Dowries in India have negative economic impacts on the country’s poor and have negative social impacts. An inability to pay a dowry often means intense social shaming. There are even cases where brides or their family members commit suicide when they cannot pay the groom’s dowry because they cannot withstand the pressure imposed upon them by the groom, his family and society.
Grooms and their families have even murdered brides who could not fulfill their dowry. In 2020, a husband received gold as a dowry, but weeks after the wedding demanded cash. When his wife refused to comply with his outrageous demand, he burned her alive. India’s National Crime Records Bureau provides a horrific statistic: “every hour an Indian woman is driven to suicide or is murdered over a dowry.” So, where does India’s Dowry Prohibition Act fit in all of this?
Challenges of Combating Dowries
India’s Dowry Prohibition Act of 1961 legally prohibits the receipt and distribution of dowries in India. According to the law, the consequences of such actions include a fine equivalent to the dowry in demand and up to five years in prison. India’s Penal Code also makes it possible for a woman’s husband to be imprisoned for life if culpable for her dowry-related death. The problem is that institutional congestion and a lack of enforcement sacrifice the efficiency of these laws.

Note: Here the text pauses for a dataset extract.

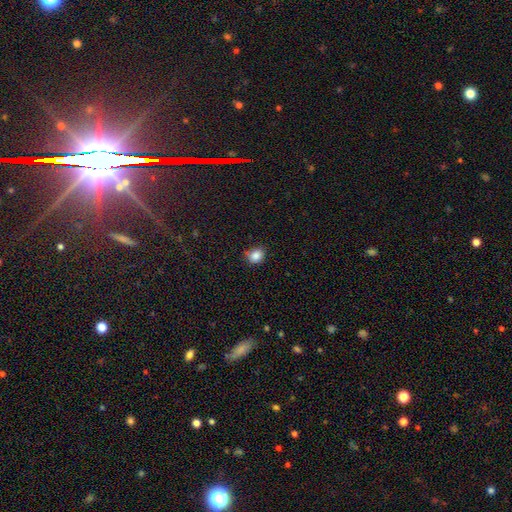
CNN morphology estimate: type=smooth (84%); roundness=round (63%); merging=none (70%).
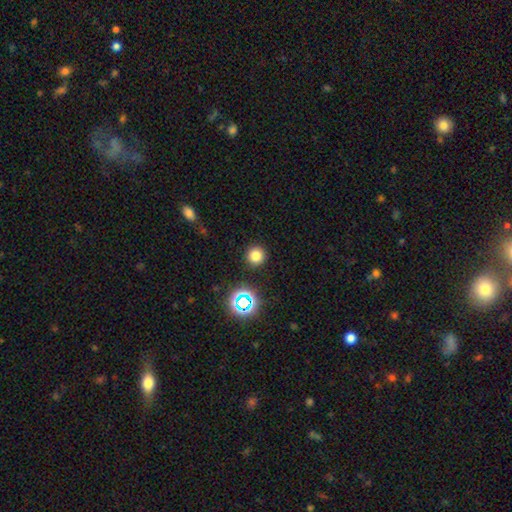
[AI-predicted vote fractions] smooth 76%, star or artifact 18%, featured or disk 6%. Down the decision tree: how rounded — round (95%); merging — none (91%).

The Dowry Prohibition Act is difficult to enforce because the law allows voluntary gifts but prohibits the demand for a dowry. Proving in a legal setting that a groom or his family demanded a dowry is difficult when the pressures a bride and her family feel are often intangible. The law essentially provides a legal loophole for the groom and his family to claim they were merely the recipients of a voluntary contribution of gifts from the bride’s family.
Along with a lack of enforcement, India’s courts are also backed up with dowry-related cases. In 2019, there were more than 13,000 dowry-related complaints and more than 7,100 dowry-related deaths in India. Additionally, less than half of the 3,516 dowry-related deaths tried in court actually resulted in a criminal conviction.

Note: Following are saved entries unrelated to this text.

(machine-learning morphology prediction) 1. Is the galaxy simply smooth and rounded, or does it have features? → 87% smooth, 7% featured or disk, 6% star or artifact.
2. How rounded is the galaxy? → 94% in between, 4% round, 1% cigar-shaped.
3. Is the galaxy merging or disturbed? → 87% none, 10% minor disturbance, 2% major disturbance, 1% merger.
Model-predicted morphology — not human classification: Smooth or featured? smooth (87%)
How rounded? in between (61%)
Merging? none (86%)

Combating Dowries in India
One nonprofit organization working to prevent women and their families from falling victim to dowry-related harms is the Kanyadaan Foundation. The foundation helps alleviate the financial burdens of Indian marriage ceremonies and traditions on poor brides and their families. The organization provides them with the funds and resources they need for marriage. In providing these services, the Kanyadaan Foundation grants poor Indian brides the opportunity for marriage without facing the life-threatening pressures and high costs that characterize paying a dowry.

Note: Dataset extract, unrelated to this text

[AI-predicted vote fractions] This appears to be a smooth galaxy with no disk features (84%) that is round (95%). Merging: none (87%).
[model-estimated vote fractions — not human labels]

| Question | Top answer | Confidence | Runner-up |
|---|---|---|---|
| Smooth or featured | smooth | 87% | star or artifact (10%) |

Work remains to combat dowries in India. JP Yaduvanshi, the founder of the Kanyadaan Foundation, expresses that the path forward is one of government action and social progression. In an interview with The Borgen Project, Mr. Yaduvanshi stated that the government should provide tangible assistance to low-income brides in mass weddings. State-officiated mass weddings would offset the costs of marriage for low-income brides and their families. He also believes that the government needs to enforce dowry-related laws more efficiently. Unclogging the courts and closing legal loopholes that allow grooms and their families to escape punishment for dowry exploitation is of great importance in the fight against the persistence of dowries as a social practice.
Mr. Yaduvanshi also highlights the need for society to progress beyond the misogyny embedded within the “old mindset” to which dowries belong. He emphasizes the importance of awareness campaigns, like his organization conducts, to bring attention to the adverse effects of dowry on women. The hope is that the greater the stigma constructed around dowries, the less willing people will be to participate in the social practice.